With what I learned and what I observed while at 6th RTB I knew what a Ranger was. But, my dilemma is in the fact that even though I have modeled my life to the standard there is still one thing amiss. I have neither tab nor scroll. Even though I believe (and the Ranger community as well) that a Ranger is not just a piece of cloth on your shoulder, I still have not lived inside the regiment. I’ve never hunted with the best hunters or even fast roped or done a spies/fries exfil. I don’t know what it’s like to stand in that Ranger School graduation and have my father pin on my tab. I don’t know what it’s like to take a scroll and affix it to my right shoulder. What I do know is that my strength derives from that standard and no matter what I will continue draw strength from that.

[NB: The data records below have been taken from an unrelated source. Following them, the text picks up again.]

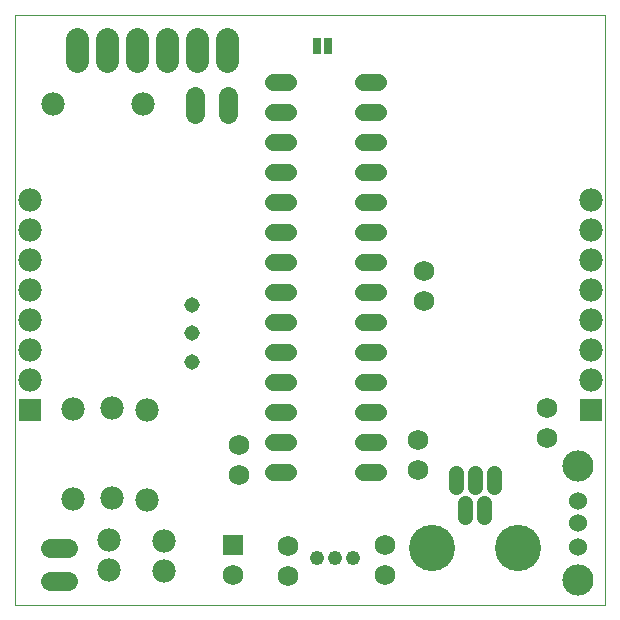
<source format=gts>
G75*
%MOIN*%
%OFA0B0*%
%FSLAX25Y25*%
%IPPOS*%
%LPD*%
%AMOC8*
5,1,8,0,0,1.08239X$1,22.5*
%
%ADD10C,0.00000*%
%ADD11C,0.06900*%
%ADD12R,0.06900X0.06900*%
%ADD13C,0.15400*%
%ADD14C,0.05156*%
%ADD15C,0.07800*%
%ADD16C,0.07800*%
%ADD17C,0.05600*%
%ADD18C,0.05156*%
%ADD19C,0.06400*%
%ADD20R,0.02900X0.05400*%
%ADD21C,0.06000*%
%ADD22C,0.10400*%
%ADD23C,0.04900*%
%ADD24R,0.07800X0.07800*%
D10*
X0001008Y0003937D02*
X0001008Y0200787D01*
X0197859Y0200787D01*
X0197859Y0003937D01*
X0001008Y0003937D01*
D11*
X0073843Y0014055D03*
X0092189Y0013701D03*
X0092189Y0023701D03*
X0075674Y0047205D03*
X0075674Y0057205D03*
X0124394Y0024016D03*
X0124394Y0014016D03*
X0135497Y0048858D03*
X0135497Y0058858D03*
X0178528Y0059764D03*
X0178528Y0069764D03*
X0137465Y0105276D03*
X0137465Y0115276D03*
D12*
X0073843Y0024055D03*
D13*
X0139985Y0022992D03*
X0168725Y0022992D03*
D14*
X0157504Y0033394D02*
X0157504Y0038150D01*
X0154355Y0043268D02*
X0154355Y0048024D01*
X0148056Y0048024D02*
X0148056Y0043268D01*
X0151205Y0038150D02*
X0151205Y0033394D01*
X0160654Y0043268D02*
X0160654Y0048024D01*
D15*
X0071638Y0185316D02*
X0071638Y0192716D01*
X0061638Y0192716D02*
X0061638Y0185316D01*
X0051638Y0185316D02*
X0051638Y0192716D01*
X0041638Y0192716D02*
X0041638Y0185316D01*
X0031638Y0185316D02*
X0031638Y0192716D01*
X0021638Y0192716D02*
X0021638Y0185316D01*
D16*
X0013686Y0171102D03*
X0043686Y0171102D03*
X0006008Y0138937D03*
X0006008Y0128937D03*
X0006008Y0118937D03*
X0006008Y0108937D03*
X0006008Y0098937D03*
X0006008Y0088937D03*
X0006008Y0078937D03*
X0020536Y0069370D03*
X0033410Y0069528D03*
X0045221Y0069173D03*
X0045221Y0039173D03*
X0033410Y0039528D03*
X0020536Y0039370D03*
X0032544Y0025630D03*
X0032544Y0015630D03*
X0050851Y0015394D03*
X0050851Y0025394D03*
X0193008Y0078937D03*
X0193008Y0088937D03*
X0193008Y0098937D03*
X0193008Y0108937D03*
X0193008Y0118937D03*
X0193008Y0128937D03*
X0193008Y0138937D03*
D17*
X0122230Y0138189D02*
X0117030Y0138189D01*
X0117030Y0148189D02*
X0122230Y0148189D01*
X0122230Y0158189D02*
X0117030Y0158189D01*
X0117030Y0168189D02*
X0122230Y0168189D01*
X0122230Y0178189D02*
X0117030Y0178189D01*
X0092230Y0178189D02*
X0087030Y0178189D01*
X0087030Y0168189D02*
X0092230Y0168189D01*
X0092230Y0158189D02*
X0087030Y0158189D01*
X0087030Y0148189D02*
X0092230Y0148189D01*
X0092230Y0138189D02*
X0087030Y0138189D01*
X0087030Y0128189D02*
X0092230Y0128189D01*
X0092230Y0118189D02*
X0087030Y0118189D01*
X0087030Y0108189D02*
X0092230Y0108189D01*
X0092230Y0098189D02*
X0087030Y0098189D01*
X0087030Y0088189D02*
X0092230Y0088189D01*
X0092230Y0078189D02*
X0087030Y0078189D01*
X0087030Y0068189D02*
X0092230Y0068189D01*
X0092230Y0058189D02*
X0087030Y0058189D01*
X0087030Y0048189D02*
X0092230Y0048189D01*
X0117030Y0048189D02*
X0122230Y0048189D01*
X0122230Y0058189D02*
X0117030Y0058189D01*
X0117030Y0068189D02*
X0122230Y0068189D01*
X0122230Y0078189D02*
X0117030Y0078189D01*
X0117030Y0088189D02*
X0122230Y0088189D01*
X0122230Y0098189D02*
X0117030Y0098189D01*
X0117030Y0108189D02*
X0122230Y0108189D01*
X0122230Y0118189D02*
X0117030Y0118189D01*
X0117030Y0128189D02*
X0122230Y0128189D01*
D18*
X0060064Y0103988D03*
X0060064Y0094594D03*
X0060064Y0084988D03*
D19*
X0018851Y0022862D02*
X0012851Y0022862D01*
X0012851Y0011862D02*
X0018851Y0011862D01*
X0061138Y0167591D02*
X0061138Y0173591D01*
X0072138Y0173591D02*
X0072138Y0167591D01*
D20*
X0101835Y0190315D03*
X0105378Y0190315D03*
D21*
X0188843Y0038780D03*
X0188843Y0031299D03*
X0188843Y0023425D03*
D22*
X0188843Y0012402D03*
X0188843Y0050197D03*
D23*
X0113701Y0019724D03*
X0107701Y0019724D03*
X0101701Y0019724D03*
D24*
X0193008Y0068937D03*
X0006008Y0068937D03*
M02*

</source>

I get asked quite often how I’ve been able to do what I’ve done since the blast. I usually go on about theology and family support networks and vaguely in to military experience. But, a couple weeks ago I was able to catch up with someone that I haven’t seen since high school. Turns out that he had gone on the 3rd Ranger Bn and made quite a name for himself. His name is Nick Irving (I’m totally name dropping right now but I’m really proud of my buddy. Also, he has a book that comes out on the 27th, Reaper 33. BUY IT!).
The reason I bring this up is because he also asked me how I did it. Instead of going through all the explaining I simply said “the Ranger standard, man.” And, without another question he just says “oh yeah man.” He immediately understood because he feels, lives and knows the power of the Ranger standard.
The standard gave me life when the world sentenced me to death. But, since I am sans tab or scroll I won’t be putting any ranger bumper stickers on my truck or demanding free drinks or any such stuff. What I will do, though, is continue to live the standard and as a direct result, live. RLTW.